Given problem: Find each line in the items below that contains the word "roll" and copy those lines out in full.

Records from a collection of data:
--- --- ---

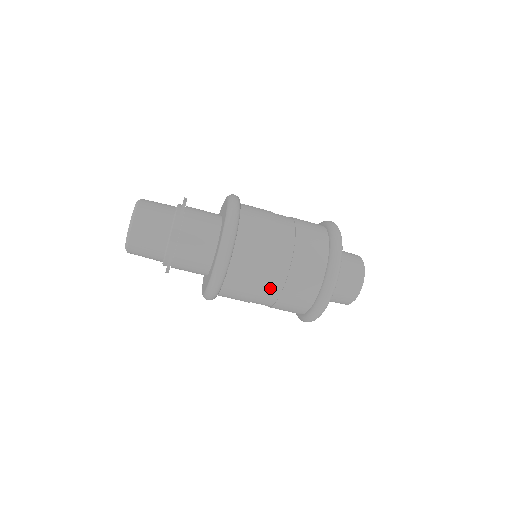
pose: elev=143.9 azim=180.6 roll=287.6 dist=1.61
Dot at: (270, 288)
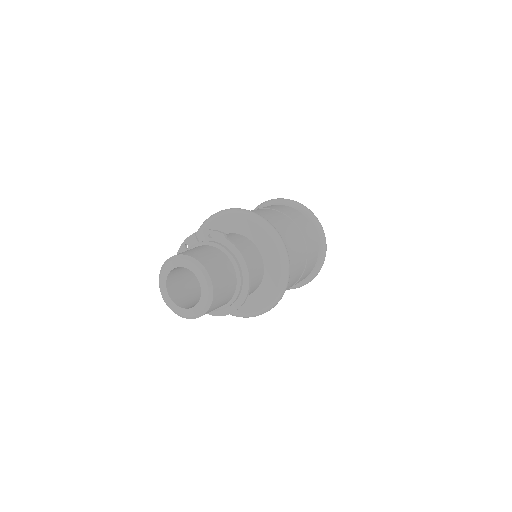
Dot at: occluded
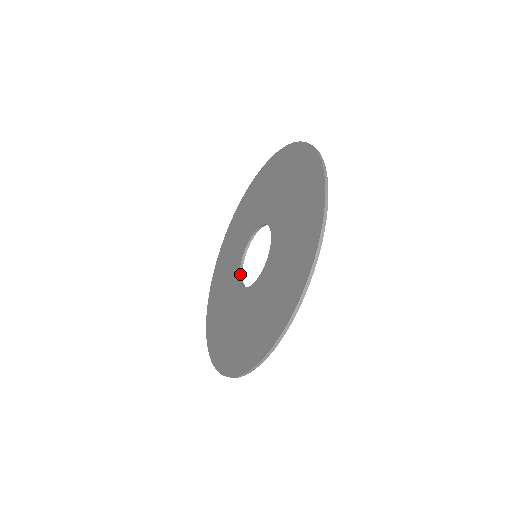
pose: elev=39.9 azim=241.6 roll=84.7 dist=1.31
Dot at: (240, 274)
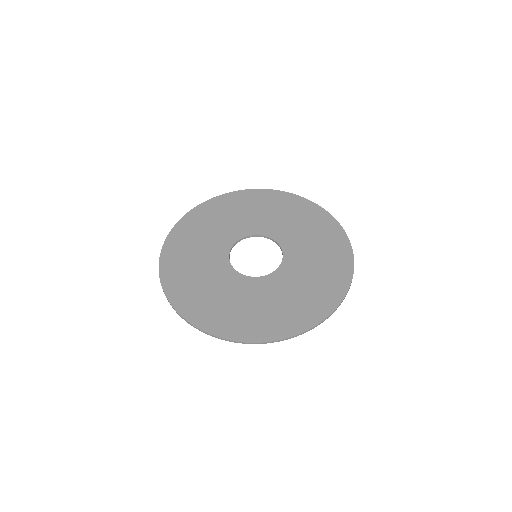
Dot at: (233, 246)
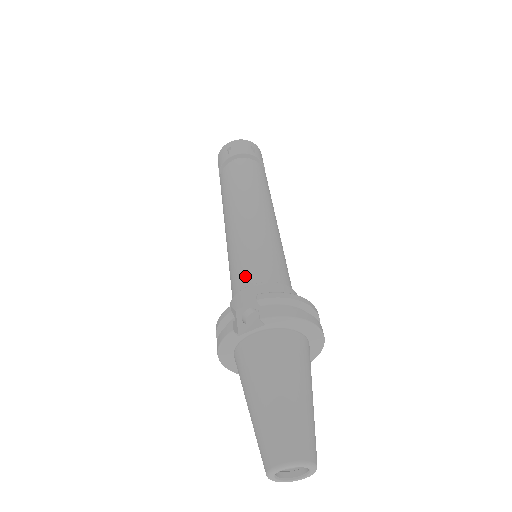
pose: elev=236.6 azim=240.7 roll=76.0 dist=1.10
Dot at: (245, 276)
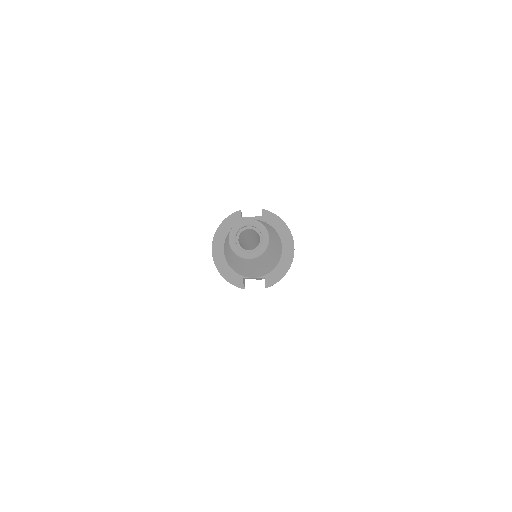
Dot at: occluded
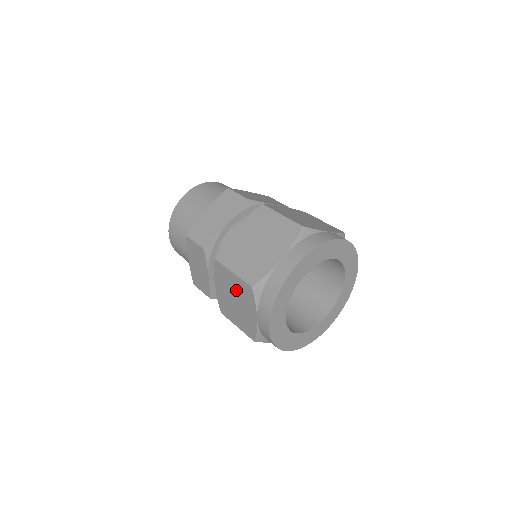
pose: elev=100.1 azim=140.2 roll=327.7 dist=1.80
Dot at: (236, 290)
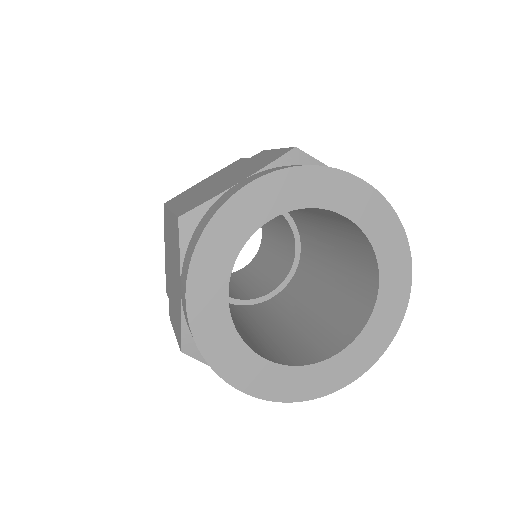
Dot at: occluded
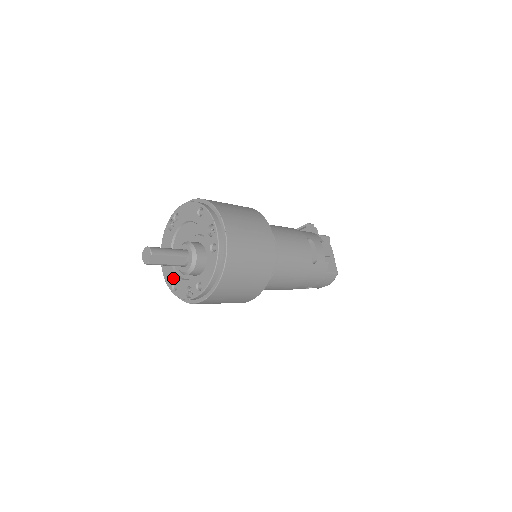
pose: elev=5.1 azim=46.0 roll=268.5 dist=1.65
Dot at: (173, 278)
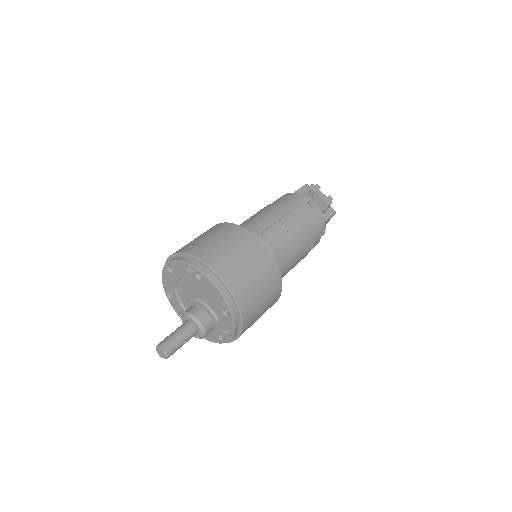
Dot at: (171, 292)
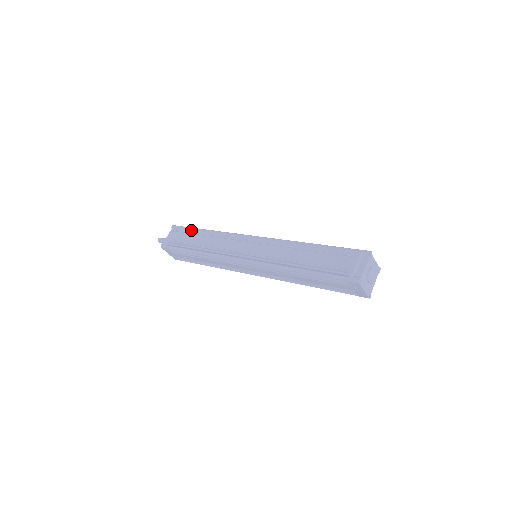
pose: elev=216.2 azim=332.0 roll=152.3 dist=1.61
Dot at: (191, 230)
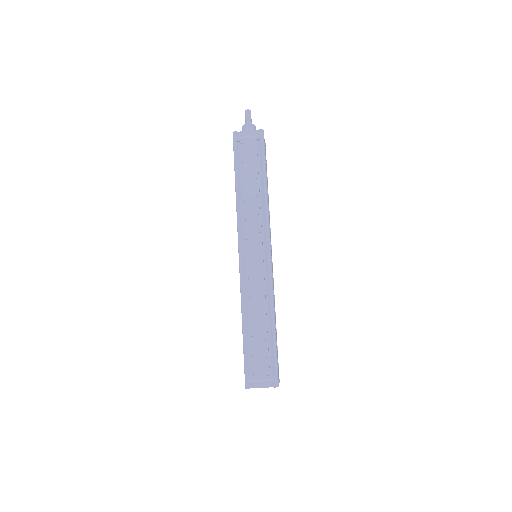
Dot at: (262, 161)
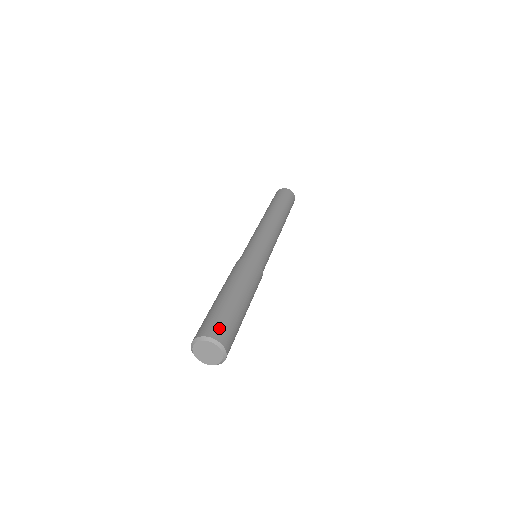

--- --- ---

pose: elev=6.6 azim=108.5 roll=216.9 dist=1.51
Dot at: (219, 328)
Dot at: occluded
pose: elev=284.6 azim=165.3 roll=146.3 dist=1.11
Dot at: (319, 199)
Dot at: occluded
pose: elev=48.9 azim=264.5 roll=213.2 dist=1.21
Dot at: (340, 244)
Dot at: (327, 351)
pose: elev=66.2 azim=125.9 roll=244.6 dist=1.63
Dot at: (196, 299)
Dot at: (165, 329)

--- --- ---

Written solution:
pose: elev=143.9 azim=180.6 roll=287.6 dist=1.61
pose: elev=39.9 azim=241.6 roll=84.7 dist=1.31
pose: elev=236.6 azim=240.7 roll=76.0 dist=1.10
pose: elev=100.1 azim=140.2 roll=327.7 dist=1.80
pose: elev=5.1 azim=46.0 roll=268.5 dist=1.65
pose: elev=216.2 azim=332.0 roll=152.3 dist=1.61
pose: elev=6.6 azim=108.5 roll=216.9 dist=1.51
pose: elev=284.6 azim=165.3 roll=146.3 dist=1.11
pose: elev=48.9 azim=264.5 roll=213.2 dist=1.21
pose: elev=66.2 azim=125.9 roll=244.6 dist=1.63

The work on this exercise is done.